Frequently asked questions
What is the State Level Medical Board under the MTP Act?
It is an expert body that every State Government and Union territory must constitute by gazette notification under Section 3(2C), inserted by the 2021 Amendment. Under Section 3(2B) its core function is to diagnose substantial foetal abnormality, which removes the ordinary gestational ceiling on termination.
Who are the members of the Medical Board under Section 3(2D)?
The Board consists of a Gynaecologist, a Paediatrician, a Radiologist or Sonologist, and such other number of members as may be notified in the Official Gazette by the State Government or Union territory. The first three are mandatory; the fourth limb is open-ended.
Is the Medical Board's opinion binding on the court?
No. In XYZ v.
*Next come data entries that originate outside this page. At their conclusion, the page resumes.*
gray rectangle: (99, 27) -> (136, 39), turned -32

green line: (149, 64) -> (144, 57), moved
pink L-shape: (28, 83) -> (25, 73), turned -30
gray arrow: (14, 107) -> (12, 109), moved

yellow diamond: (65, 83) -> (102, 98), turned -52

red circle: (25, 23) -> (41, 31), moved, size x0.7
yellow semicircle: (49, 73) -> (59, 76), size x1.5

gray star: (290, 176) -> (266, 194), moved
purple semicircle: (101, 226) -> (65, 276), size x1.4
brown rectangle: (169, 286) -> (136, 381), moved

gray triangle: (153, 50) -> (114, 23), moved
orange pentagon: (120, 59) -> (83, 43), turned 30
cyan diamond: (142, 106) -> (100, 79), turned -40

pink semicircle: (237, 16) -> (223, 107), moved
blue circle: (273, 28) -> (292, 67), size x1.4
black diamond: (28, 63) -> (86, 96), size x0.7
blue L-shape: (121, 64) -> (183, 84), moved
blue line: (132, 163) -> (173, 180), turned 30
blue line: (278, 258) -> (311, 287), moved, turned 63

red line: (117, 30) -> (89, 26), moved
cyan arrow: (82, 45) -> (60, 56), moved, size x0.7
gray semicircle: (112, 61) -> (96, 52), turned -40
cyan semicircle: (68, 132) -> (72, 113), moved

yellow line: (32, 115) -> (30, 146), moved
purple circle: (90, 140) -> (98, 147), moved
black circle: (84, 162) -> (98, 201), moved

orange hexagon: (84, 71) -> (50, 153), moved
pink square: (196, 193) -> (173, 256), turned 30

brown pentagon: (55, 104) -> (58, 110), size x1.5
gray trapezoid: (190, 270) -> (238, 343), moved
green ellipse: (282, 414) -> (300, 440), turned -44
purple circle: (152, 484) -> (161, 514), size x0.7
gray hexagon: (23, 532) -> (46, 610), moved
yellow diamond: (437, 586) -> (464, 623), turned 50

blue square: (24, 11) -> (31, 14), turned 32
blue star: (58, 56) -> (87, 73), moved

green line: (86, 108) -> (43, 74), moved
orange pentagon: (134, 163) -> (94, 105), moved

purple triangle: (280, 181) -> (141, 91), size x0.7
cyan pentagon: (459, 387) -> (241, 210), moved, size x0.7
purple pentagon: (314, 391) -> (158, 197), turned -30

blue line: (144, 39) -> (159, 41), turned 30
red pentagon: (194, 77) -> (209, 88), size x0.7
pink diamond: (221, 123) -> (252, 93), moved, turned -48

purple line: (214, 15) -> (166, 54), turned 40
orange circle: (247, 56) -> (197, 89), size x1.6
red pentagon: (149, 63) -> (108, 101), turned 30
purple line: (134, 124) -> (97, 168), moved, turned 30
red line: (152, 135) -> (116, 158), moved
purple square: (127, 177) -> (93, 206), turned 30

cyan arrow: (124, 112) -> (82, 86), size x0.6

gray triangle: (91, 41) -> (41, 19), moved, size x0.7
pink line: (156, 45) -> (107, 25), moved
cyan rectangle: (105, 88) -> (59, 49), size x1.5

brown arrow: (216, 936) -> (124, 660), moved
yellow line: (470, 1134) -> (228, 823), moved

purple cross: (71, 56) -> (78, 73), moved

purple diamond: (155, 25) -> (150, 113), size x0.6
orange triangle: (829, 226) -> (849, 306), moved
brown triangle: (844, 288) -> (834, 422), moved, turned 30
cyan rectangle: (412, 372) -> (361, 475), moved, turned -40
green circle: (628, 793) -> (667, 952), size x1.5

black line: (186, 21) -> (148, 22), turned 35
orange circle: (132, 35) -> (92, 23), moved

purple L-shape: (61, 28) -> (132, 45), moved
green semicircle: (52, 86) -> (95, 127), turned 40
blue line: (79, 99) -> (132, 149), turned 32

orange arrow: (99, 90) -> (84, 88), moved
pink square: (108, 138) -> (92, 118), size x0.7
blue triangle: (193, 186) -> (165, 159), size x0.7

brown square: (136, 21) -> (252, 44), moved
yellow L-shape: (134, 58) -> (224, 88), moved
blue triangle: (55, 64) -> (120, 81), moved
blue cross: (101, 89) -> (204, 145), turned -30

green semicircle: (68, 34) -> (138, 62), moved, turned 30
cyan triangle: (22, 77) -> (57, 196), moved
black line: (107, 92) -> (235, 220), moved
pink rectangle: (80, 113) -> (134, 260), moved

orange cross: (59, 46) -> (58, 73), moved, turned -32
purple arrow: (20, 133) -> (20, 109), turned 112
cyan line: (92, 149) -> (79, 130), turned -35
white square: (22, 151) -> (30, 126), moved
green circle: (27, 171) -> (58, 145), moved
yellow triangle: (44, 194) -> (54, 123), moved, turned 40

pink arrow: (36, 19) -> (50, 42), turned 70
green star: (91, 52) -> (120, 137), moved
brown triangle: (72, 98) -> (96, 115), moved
State of Gujarat (2023) the Supreme Court held that the court relies on the Board for medical expertise but then applies its own judicial mind; the Board's opinion is advisory, not a veto, and a court cannot refuse abortion merely because gestation exceeds the statutory limit.
When is the Medical Board's involvement mandatory?
Its mandatory statutory role under Section 3(2B) attaches to terminations beyond the gestational ceiling on the ground of substantial foetal abnormality. Terminations within twenty or twenty-four weeks proceed on the opinion of one or two registered medical practitioners and do not require the Board.
What guidelines did A (Mother of X) v. State of Maharashtra lay down for Medical Boards?
In A (Mother of X) v. State of Maharashtra, 2024 INSC 371, the Court held that a Board must not restrict its opinion to foetal abnormality; for pregnancies beyond twenty-four weeks it must assess the effect on the pregnant person's physical and mental health, give reasons, and respect the paramount autonomy and consent of the woman.
How does Section 5A protect the woman before the Board?
Section 5A, inserted in 2021, bars a registered medical practitioner from revealing the name and particulars of a woman whose pregnancy is terminated, except to a person authorised by law. Breach is punishable with imprisonment up to one year, or fine, or both, binding Board members directly.